Telling stories with authenticity and complexity: or why Unstoppable sucked

Action movies are supposed to be implausible.

The action is meant to be superhuman — more violent, more outrageous, more daring and impossible than the last. They are not, then, in my opinion, necessarily good stories.

They can be entertaining — with explosions, scene cuts and new sights — but I don’t look for an action movie to tell a compelling story.

Recently, I saw Unstoppable, the new Denzel Washington movie. The promotion around the movie certainly had an action element to it, but the trailer and Washington’s past roles triggered to me a belief there might be something a bit more provocative to the movie.

There wasn’t. I didn’t particularly like the film, though I suppose I didn’t hate it, but it did make me think about what makes good writing and, really, helps make good journalism and what Unstoppable didn’t have elements of either.

Unstoppable, a film about an unmanned train heading toward a large community, has its marketing wrong. It bills itself as having been inspired by a true story. That is true, it turns out, but while creative license is expected and it remains true enough to the heart of the story to be ‘inspired by it,’ it comes into action movie territory with a degree of implausibility and disinterest toward detail and development that I can’t say it’ll be a memorable film for me.

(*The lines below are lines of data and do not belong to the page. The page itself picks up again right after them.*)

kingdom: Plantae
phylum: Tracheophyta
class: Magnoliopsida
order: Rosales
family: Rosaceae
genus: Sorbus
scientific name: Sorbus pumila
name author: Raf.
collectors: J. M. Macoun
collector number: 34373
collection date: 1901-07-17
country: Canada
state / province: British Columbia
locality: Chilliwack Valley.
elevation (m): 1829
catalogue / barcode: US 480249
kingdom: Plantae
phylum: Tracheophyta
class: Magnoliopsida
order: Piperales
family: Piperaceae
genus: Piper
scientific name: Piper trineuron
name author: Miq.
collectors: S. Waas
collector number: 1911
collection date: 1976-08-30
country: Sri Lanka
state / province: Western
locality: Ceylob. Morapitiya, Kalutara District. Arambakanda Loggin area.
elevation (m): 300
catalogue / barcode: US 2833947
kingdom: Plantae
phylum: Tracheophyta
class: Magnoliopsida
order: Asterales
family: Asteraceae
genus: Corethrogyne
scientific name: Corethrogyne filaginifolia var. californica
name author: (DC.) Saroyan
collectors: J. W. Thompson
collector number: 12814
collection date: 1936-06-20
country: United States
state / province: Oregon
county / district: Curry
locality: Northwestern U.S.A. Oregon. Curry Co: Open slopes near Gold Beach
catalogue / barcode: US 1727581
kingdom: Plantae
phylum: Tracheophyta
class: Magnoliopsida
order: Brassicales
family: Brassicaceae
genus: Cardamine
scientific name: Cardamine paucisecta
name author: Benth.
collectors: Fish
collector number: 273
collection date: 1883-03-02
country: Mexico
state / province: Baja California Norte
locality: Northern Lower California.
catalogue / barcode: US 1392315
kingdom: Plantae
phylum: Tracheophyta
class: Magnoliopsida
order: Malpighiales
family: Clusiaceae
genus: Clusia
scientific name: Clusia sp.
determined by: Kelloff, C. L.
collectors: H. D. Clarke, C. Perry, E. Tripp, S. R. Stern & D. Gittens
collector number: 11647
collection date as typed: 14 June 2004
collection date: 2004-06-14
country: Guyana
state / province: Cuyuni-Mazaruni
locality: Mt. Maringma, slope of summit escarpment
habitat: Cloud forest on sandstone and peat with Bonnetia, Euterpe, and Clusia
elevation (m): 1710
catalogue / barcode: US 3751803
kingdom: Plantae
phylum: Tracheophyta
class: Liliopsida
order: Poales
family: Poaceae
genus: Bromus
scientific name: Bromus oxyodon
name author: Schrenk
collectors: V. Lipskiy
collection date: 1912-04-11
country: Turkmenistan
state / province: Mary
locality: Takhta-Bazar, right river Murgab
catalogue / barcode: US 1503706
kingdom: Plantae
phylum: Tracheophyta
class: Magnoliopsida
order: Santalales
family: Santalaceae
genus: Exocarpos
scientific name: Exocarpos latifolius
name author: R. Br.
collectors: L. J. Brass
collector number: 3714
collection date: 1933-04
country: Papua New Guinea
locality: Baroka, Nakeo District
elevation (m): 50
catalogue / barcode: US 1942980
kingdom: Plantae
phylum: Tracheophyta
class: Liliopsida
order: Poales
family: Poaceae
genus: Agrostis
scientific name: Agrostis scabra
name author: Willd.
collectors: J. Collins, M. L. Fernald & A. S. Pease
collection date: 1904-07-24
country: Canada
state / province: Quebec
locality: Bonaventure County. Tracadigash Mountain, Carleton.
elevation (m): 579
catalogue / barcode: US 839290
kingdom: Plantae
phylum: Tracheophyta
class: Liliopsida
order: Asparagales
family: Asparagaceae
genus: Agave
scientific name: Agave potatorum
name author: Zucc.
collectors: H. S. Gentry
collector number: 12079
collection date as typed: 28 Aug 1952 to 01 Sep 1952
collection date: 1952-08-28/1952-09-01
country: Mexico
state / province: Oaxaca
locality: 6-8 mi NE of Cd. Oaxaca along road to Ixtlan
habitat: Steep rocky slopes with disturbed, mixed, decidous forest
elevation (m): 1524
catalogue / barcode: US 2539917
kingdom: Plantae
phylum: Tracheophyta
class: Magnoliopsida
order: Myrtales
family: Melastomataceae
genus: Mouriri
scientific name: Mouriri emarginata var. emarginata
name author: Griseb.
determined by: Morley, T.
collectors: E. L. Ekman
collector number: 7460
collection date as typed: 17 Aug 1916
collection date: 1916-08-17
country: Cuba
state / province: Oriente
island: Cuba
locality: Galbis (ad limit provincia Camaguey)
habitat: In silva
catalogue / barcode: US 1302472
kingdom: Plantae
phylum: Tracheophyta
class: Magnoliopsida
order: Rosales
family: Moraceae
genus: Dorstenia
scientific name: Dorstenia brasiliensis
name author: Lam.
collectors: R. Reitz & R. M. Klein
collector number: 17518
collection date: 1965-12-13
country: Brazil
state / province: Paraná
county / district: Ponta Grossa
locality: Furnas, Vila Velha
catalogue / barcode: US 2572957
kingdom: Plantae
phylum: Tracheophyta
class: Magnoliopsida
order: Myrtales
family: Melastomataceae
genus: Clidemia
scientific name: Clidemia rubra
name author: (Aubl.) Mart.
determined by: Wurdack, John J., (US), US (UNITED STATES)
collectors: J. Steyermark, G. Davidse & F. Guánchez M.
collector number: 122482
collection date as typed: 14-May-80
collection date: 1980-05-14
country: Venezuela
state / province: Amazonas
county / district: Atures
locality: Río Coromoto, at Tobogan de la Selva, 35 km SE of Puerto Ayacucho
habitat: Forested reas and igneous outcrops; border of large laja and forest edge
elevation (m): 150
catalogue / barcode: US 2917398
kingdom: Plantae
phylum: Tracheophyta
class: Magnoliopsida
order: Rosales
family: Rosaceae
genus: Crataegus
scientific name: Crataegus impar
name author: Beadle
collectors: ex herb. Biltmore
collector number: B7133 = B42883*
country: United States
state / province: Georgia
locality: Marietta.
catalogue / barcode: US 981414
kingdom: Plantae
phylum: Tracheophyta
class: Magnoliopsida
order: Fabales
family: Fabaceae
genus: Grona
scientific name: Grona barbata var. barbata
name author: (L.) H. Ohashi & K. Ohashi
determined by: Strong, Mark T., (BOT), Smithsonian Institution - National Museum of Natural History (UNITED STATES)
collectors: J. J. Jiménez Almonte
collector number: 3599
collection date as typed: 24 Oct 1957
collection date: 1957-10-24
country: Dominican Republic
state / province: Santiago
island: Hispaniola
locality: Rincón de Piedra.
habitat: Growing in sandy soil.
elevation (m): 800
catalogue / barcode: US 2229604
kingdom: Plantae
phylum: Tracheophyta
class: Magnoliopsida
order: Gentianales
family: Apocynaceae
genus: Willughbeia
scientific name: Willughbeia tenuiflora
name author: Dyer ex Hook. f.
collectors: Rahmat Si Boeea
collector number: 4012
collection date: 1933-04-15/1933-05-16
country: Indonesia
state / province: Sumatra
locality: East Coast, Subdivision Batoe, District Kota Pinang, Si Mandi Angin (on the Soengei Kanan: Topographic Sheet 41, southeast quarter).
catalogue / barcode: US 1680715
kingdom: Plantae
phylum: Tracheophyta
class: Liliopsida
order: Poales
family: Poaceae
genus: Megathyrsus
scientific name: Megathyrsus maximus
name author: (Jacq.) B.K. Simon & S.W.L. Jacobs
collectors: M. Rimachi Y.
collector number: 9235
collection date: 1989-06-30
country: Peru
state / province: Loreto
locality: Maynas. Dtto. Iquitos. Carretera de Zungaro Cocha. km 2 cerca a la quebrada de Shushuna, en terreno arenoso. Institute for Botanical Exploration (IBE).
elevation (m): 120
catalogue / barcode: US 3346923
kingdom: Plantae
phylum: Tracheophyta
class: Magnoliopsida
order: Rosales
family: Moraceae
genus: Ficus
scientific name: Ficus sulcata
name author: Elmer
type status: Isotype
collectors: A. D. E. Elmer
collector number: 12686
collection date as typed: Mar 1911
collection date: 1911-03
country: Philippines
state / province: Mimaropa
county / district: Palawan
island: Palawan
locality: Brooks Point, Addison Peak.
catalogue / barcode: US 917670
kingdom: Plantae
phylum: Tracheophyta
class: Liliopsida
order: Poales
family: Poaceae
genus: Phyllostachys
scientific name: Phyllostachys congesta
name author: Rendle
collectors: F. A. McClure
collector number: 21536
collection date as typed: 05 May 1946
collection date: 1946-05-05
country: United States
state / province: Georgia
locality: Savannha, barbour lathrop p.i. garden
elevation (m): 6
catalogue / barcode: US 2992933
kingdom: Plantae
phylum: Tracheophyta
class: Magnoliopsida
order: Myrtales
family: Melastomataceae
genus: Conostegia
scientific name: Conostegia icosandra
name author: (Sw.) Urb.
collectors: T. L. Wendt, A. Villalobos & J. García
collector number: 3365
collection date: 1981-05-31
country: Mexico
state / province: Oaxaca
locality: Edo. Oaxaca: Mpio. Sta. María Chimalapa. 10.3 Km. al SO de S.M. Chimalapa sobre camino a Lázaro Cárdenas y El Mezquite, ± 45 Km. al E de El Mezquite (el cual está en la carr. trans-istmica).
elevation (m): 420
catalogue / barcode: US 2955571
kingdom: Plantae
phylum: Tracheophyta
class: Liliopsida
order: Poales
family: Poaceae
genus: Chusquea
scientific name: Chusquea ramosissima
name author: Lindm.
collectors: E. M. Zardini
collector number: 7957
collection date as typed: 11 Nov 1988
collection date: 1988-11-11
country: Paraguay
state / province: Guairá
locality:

There are three sins from this movie that any writer should check on him or herself:

  • It’s not authentic — The most compelling fiction blurs the lines of reality and fantasy, right? So how come a movie based on actual events that were damn compelling on their own comes off as seeming so damn contrived? The movie starts in ‘Southern Pennsylvania,’ which isn’t a real place at all, but rather exactly what I’d picture someone who never picked up a phone to talk to someone from central Pennsylvania would assume of a salt-of-the-earth, coal-enriched, blue collar, small town in the Keystone State. The Lesson: The details make the best writing and journalism, how people actually look, talk and live, not how you assume they do.
  • It’s not complex — I’ll point out that, again, this just might be a case that this film should have been marketed as a blow-up action movie, but because of its real-life roots and Washington as an acting force, I expected something more. Throughout this film,  the antagonists are maniacally evil, the protagonists are endlessly good natured and only charmingly flawed, and everything else falls into place. (That runs into contrast with the excellent Social Network). The Lesson: The world tends to be far less simple than we want it to be, so challenge your audience with the nuance that makes decisions and drama hard.
  • It’s point isn’t clear — I’m not entirely sure what, but as the critical Salon review also pointed out, it seemed some point is being made by incessant media coverage throughout the film. Perhaps it’s a new device to help tell the story, but it felt again like a point was being made, which further confused me as to whether I was watching an action movie or a thriller. Of course, the media coverage didn’t seem particularly on-point to be critical or satirical. The Lesson: If you’re going to have a point, make it clear quickly, or risk being tuned out.

On the writing side of things, it’s easy to say ‘Be more compelling than an action film,’ but it’s a lesson itself to just be clear in what you’re trying to do. Getting something out quickly will be evaluated differently than something well researched, so convey what the audience should expect. (For example Roger Ebert, who seems to have been expecting an action movie, liked it for its ‘craftsmanship,‘ and, to be sure, the cinematography does keep it entertaining).

..Also, don’t waste our time by taking someone as talented as Denzel Washington and making such a flat movie.